Freispruch! Alfred Noll appellierte daher ans Jüngste Gericht
Eigentlich hätte die Urteilsverkündung am Sonntagabend der Höhepunkt sein müssen. Doch das erste Wochenende der drei „Wiener Prozesse“ – Thema waren die Maßnahmen der Regierung zur Bewältigung der Covid-Pandemie – endete nicht nur matt, sondern auch verwirrend: ohne echtes Urteil.
Der Fehler lag in der Dramaturgie: Ab 17.30 Uhr hielten die Vertreter der Anklage (Alfred Noll und Caroline Fischerlehner) beziehungsweise der Verteidigung ihre Plädoyers. Doch Michael Dohr und Amelie Kunczicky sollte nicht das Schlusswort überlassen sein: Barbara Tóth vom Falter durfte in ihrer ergänzenden Rede noch weitere Vorwürfe erheben. Aufmunitioniert schritten danach die sieben Geschworenen zu ihrer Urteilsfindung. Und das Publikum darbte. Nur ein Bruchteil hielt bis zur Verkündung um 20.30 Uhr durch: Viele Plätze im an sich ausverkauften Odeon blieben leer.
Bestechungsversuch
Andauernd war gefilmt und getickert worden, aber just die spannendsten Stunden fanden hinter verschlossenen Türen statt. Denn die Jury war sich nicht eins. Das eine oder andere Mitglied erzählte später von emotionalen Debatten, immer wieder neuen Abstimmungsrunden und einem Bestechungsversuch, um zu einem eindeutigen Ergebnis zu kommen. Es half aber nichts: Die Regierung wurde freigesprochen. So kam es jedenfalls rüber. Zitat aus der verlesenen Begründung: „Österreich muss seine Lehren aus der Pandemie ziehen und Strukturen und Institutionen erschaffen, welche das Land für einen erneuten Pandemiefall besser vorbereiten. Daher wollen wir den Freispruch nicht als Freibrief für zukünftige Regierungen verstanden wissen.“
Es soll auch einen Schuldspruch gegeben haben, aber dieses Wort fiel nicht in der Gerichtssaal-Show. Was auch damit zusammenhängt, dass den Geschworenen vom Gericht nur Fragen vorgelegt worden waren.

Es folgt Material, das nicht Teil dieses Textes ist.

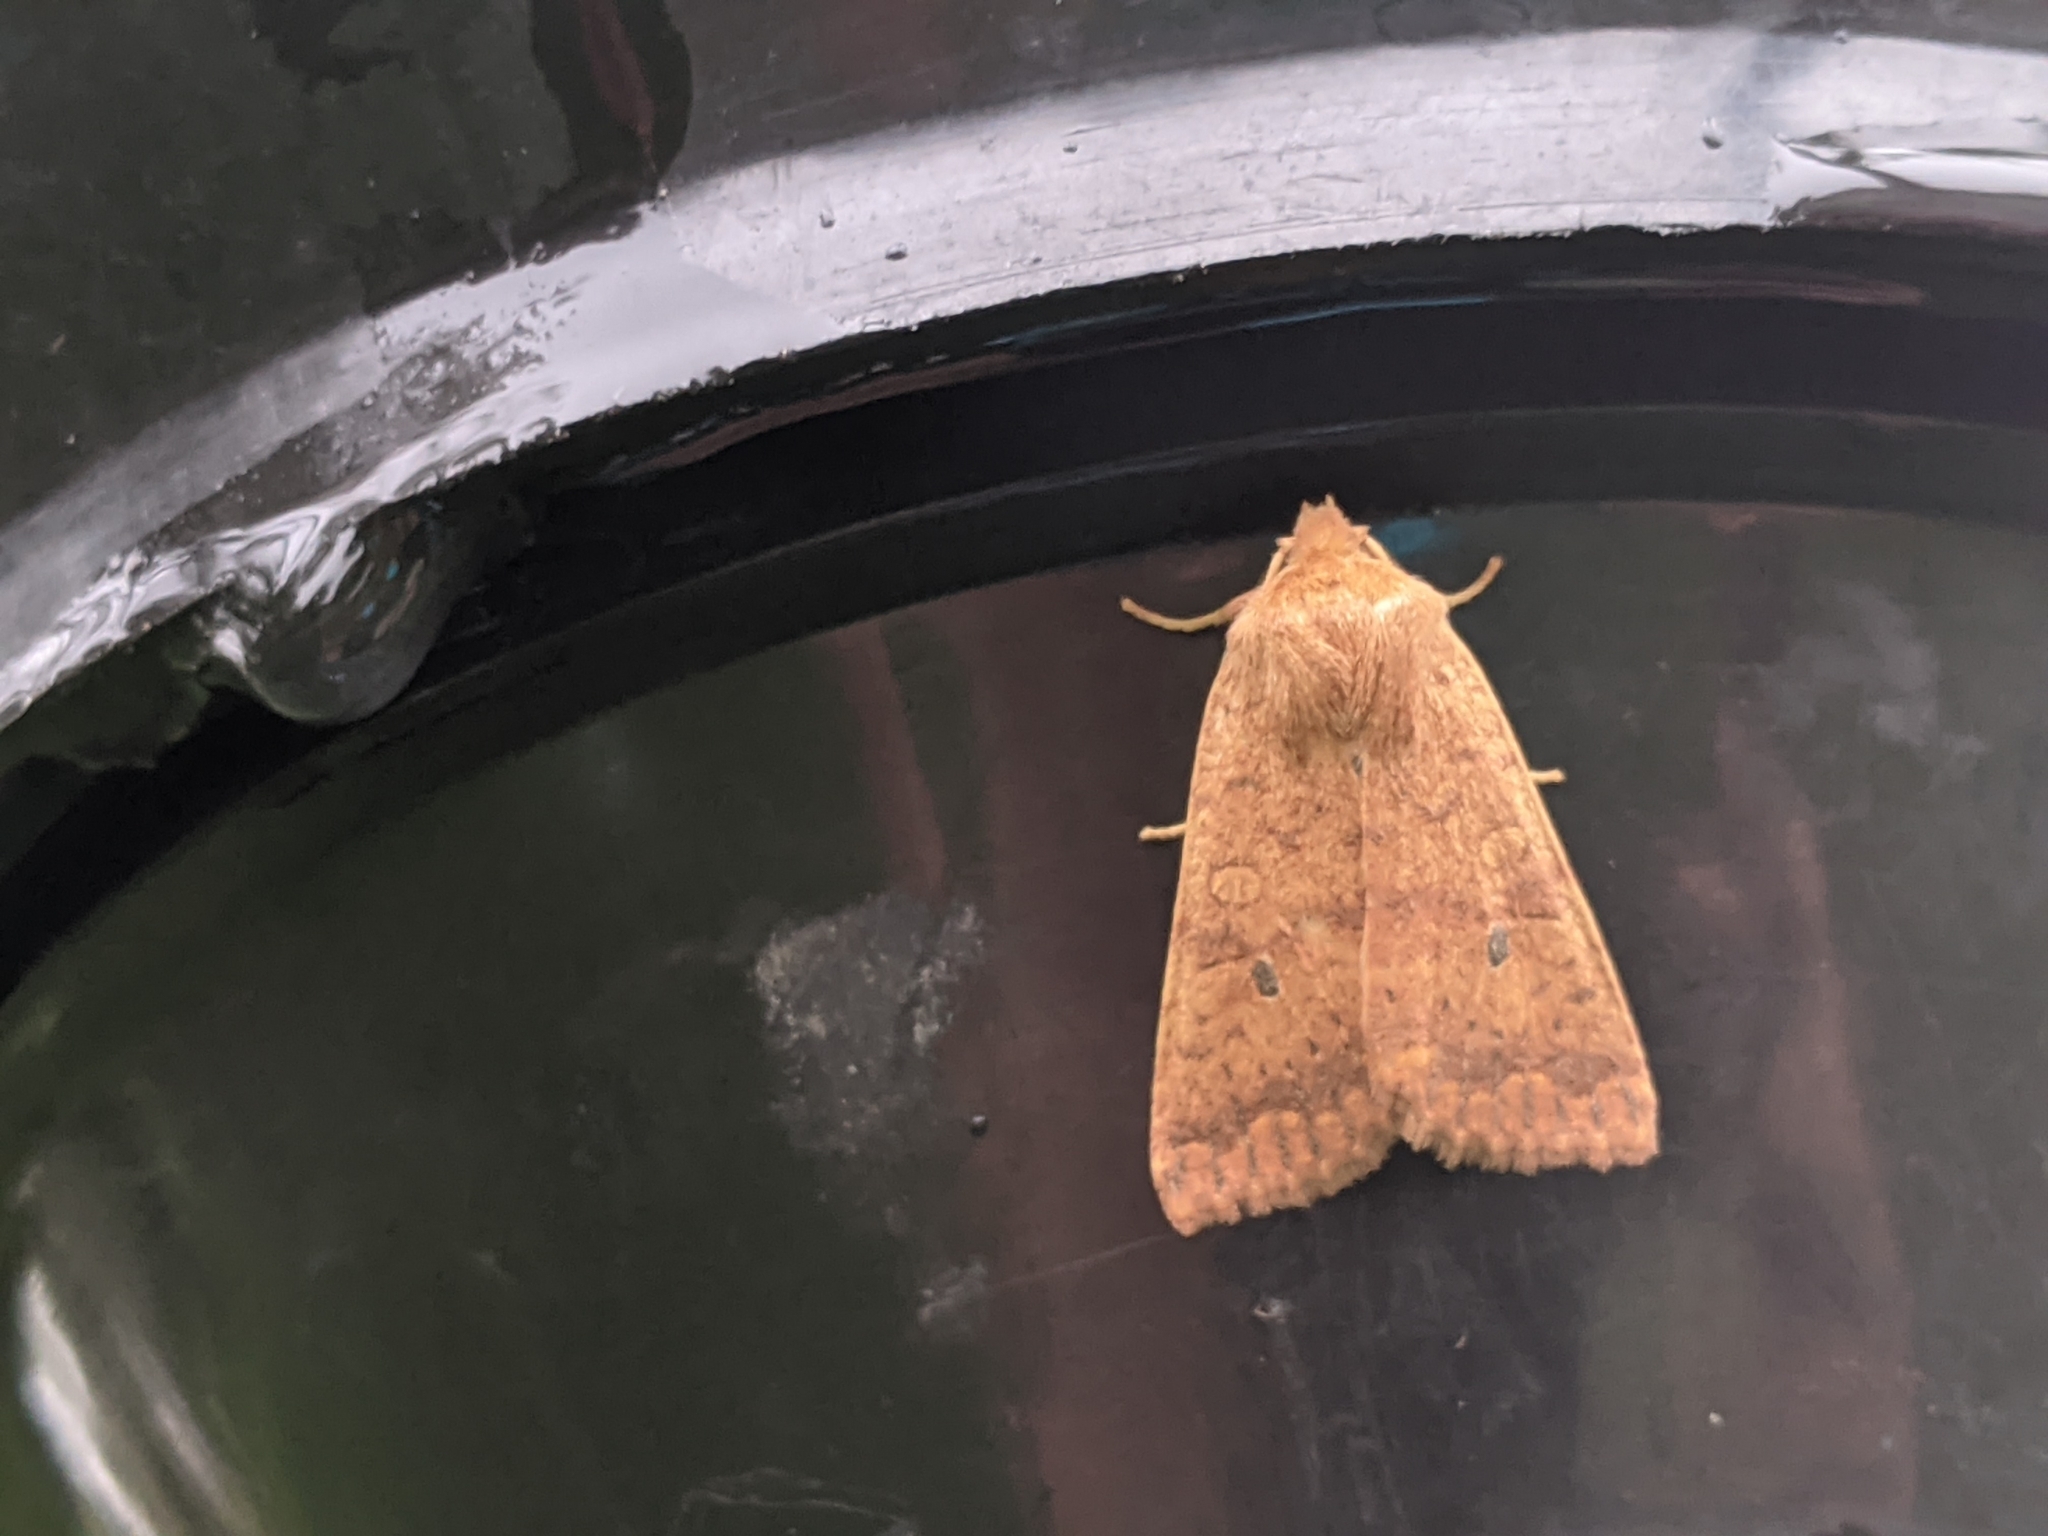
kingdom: Animalia
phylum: Arthropoda
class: Insecta
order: Lepidoptera
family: Noctuidae
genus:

Ein einstimmiges Ja gab es zum Beispiel auf die Frage, ob die Bevölkerung durch die staatlichen Maßnahmen einen Schaden erlitten habe. Ein Ja erwartete die Dramaturgie wohl auch hinsichtlich der Verletzung des Grundrechts auf Privat- und Familienleben. Aber die Jury verneinte mehrheitlich. „Daher stellen sich die weiteren Fragen 5 bis 7 nicht.“ Wie diese gelautet haben, erfuhr das Publikum nicht einmal.
Fazit: Die Regierung hat Schaden angerichtet, aber auch weite Teile der Zivilgesellschaft gestützt. Noll war unzufrieden – und appellierte mangels anderer Alternativen ans Jüngste Gericht. In zwei Wochen geht es weiter: Milo Rau, Intendant der Wiener Festwochen, stellt die FPÖ an den Pranger – ab 7. Juni und damit just vor der Europaratswahl.